Quienes ya están edificando la hagiografía de Francisco enfrentan el desafío de comprender si el próximo obispo de Roma y máximo pastor de los católicos seguirá la senda trazada por su predecesor en un contexto marcado por el decaimiento del progresismo y el renacer de los conservadurismos soberanistas y adversarios del globalismo multiculturalista al que él adhirió. Pues conviene tener en cuenta que el fallecido pontífice era sacerdote jesuita, el primero de la orden en alcanzar el trono de San Pedro y quien, ciertamente, no se sustrajo a la impronta del jesuitismo, ese discurso del disimulo que es tan distintivo. En este sentido, cabe señalar que Francisco ha sido un artífice de poder en la Iglesia Católica, actuando con el propósito de asegurar la continuidad de su legado en la persona de quien sea su sucesor. Para eso se precavió de nombrar a una amplia mayoría de los cardenales que tendrán derecho al voto en el inminente Cónclave a efectuarse en el Vaticano. Es así que designó a 108 de los 135 cardenales con esa atribución (porque todos deben tener menos de 80 años para ejercer el voto), mientras que sólo 27 fueron nombrados por sus antecesores Juan Pablo II y Benedicto XVI. Obviamente, Francisco esperaba, como de seguro sus seguidores en el Cónclave, obtener la mayoría que les permita designar al nuevo pontífice que continúe la senda del anterior.
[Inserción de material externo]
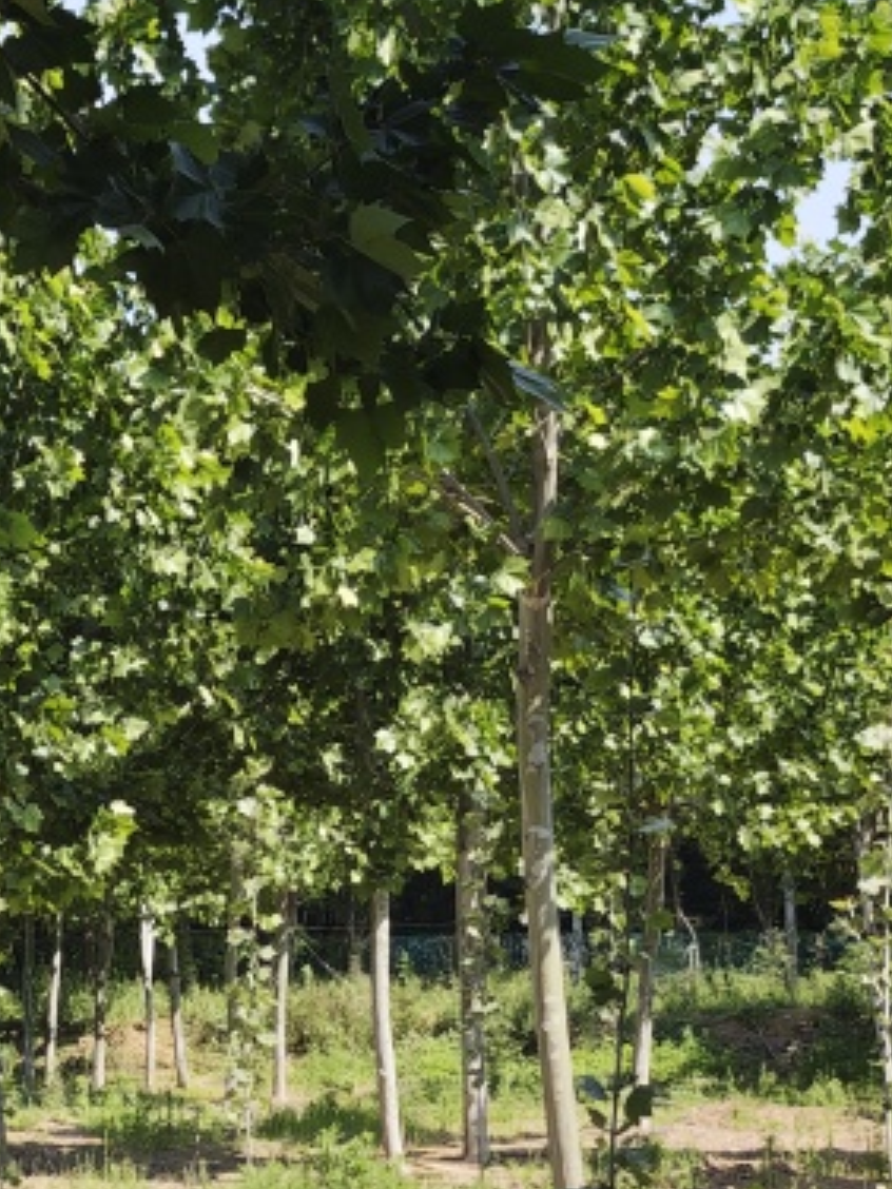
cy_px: 1086
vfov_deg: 15.6
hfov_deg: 11.7
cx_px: 16
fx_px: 4295
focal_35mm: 125
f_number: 1.44
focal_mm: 6.68
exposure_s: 1/1320
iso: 50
Tal situación parece augurar un nuevo período de gestión de la Iglesia Católica bajo el imperio del progresismo, pero hay factores que pueden contrariar este pronóstico. De hecho, la elección de Jorge Bergoglio como Papa Francisco fue el resultado de un vuelco en la orientación del pontificado bajo Juan Pablo II, que de cierta manera continuó Benedicto XVI con mayor apoyo en la tradición que en la renovación. Entonces, no habría de sorprender que a Francisco lo suceda un papa más bien conservador que progresista. Si bien cabe reconocer que Francisco, fiel a la práctica jesuítica, ha dejado el asunto de su sucesión «atado y bien atado», no se puede descartar un resultado que no concilie con la previsión de continuidad y entre los cardenales «papables» más mencionados se encuentran notorias figuras conservadoras defensoras de la tradición y que son arduas críticas de las reformas emprendidas durante los últimos 12 años, a más de cuestionar crudamente las debilidades del razonamiento de encíclicas de Francisco. 

Puede ocurrir sin embargo que la corriente de cardenales que inicialmente respaldarían un tradicionalista tal vez opte por apoyar finalmente a una figura conciliadora entre el ala progresista y el ala conservadora, un cardenal que haya destacado como sagaz representante de la realpolitik vaticana en el ambiente mundial. Es que, como siempre ocurre, la elección del nuevo papa procederá en el secreto de las negociaciones que se produzcan entre las distintas tendencias de los cardenales y sus orientaciones favorables a la continuidad o al cambio en la tarea pontificia.

Como sea, el próximo pontífice conducirá la Iglesia en una tensión que puede acentuarse con disidencias cada vez más manifiestas en temas como abusos sexuales disimulados y protegidos, la deriva de la corrupción de la curia y su reforma, el papel de la mujer en las jerarquías eclesiásticas, el renacimiento activista de comunidades católicas tradicionalistas en Europa, el crecimiento desbordante de comunidades católicas en Asia y África, el diálogo interreligioso y la que, de manera inevitable, va a ser la confrontación con el Islam yihadista crecientemente hostil al cristianismo.